Syllabus
Syllabus for “Bioinformatics for Beginners"
Instructors:
Co-Instructors:
- To participate in these courses, you need a computer, reliable internet connection and a web browser.
- All classes and help sessions will be held online.
- This class will be taught with the GOLD learning environment on the DNAnexus platform. Every learner will get their own login and password.
This is the first of three courses we have developed for beginning bioinformatics learners with the scenario “I’ve just gotten my sequence data back from the Sequencing Center, how do I understand/analyze/work with it?".
Introduction to the Bioinformatics Training and Education Program (BTEP) website
- on the front page is the NIH Bioinformatics Calendar (search by topic, or organizer, info on current, future and past events)
- Licenses are available to online learning platforms (Dataquest and Coursera), where you can learn R, Python, SQL, Statistics and more!
- Distinguished Speakers Seminar Series
- FAQ Forums for ChIP-Seq and Single Cell RNA-Seq
- Information on training on point-and-click software provided to NCI and CCR (Partek Flow, Qiagen IPA, Qlucore, NIDAP)

- ENTRIES SUPPLIED
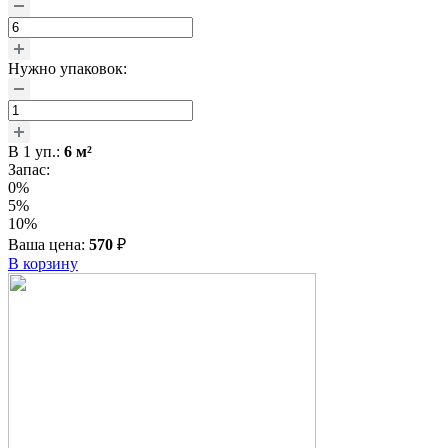
Нужно упаковок:
В
1
уп.:
6
м²
Запас:
0%
5%
10%
Ваша цена:
570
₽
В корзину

- DIRECTIONS FOR THIS TASK
Write what comes next in the syllabus for the bioinformatics course for beginners, starting after its last line.

- ANSWER SECTION
Getting help in this course:
- Breakout room during class if you are lost or confused
- Email: ncibtep@nih.gov
- Scheduled help sessions
DNAnexus and the GOLD learning platform
-
Each of you will need to create an account on DNAnexus, which hosts the GOLD online learning platform. This login and password is different from the login/password you will use for the GOLD system. If you haven't yet created an account on DNAnexus we are going to do that right now.
-
Let's go to DNAnexus.com. Click on "Sign up" and create your new account. After setting up your account, put the email address and username you use to set up your DNAnexus account in the chat (only if you haven't done this already) so we can activate your account.
-
After you login to DNAnexus, you will see the GOLD (Genome Analysis Unit Online Learning Domain) learning system main page.
-
You will see a chart with your User name, Login and View columns.
-
Click on your name under "Login".
-
Enter your login: (your first name with first letter capitalized) and password (will be provided in class).
-
Please note, the cursor will not move when you type in your password. Don't let this fool you. Type in the password exactly as provided to you.
-
You will see a black screen with a LOT of output printed to the screen.
-
Your first unix command, "clear". The unix command "clear" will bring your command line back to the top of the screen so it's easier to see what you are doing. I will use "clear" frequently in class so you can see what I am doing. You do not need to type "clear" every time I do, but you can if you like.
-
Now you should see your prompt, it may look like "username:~>", where "username" is your username. This is your command line.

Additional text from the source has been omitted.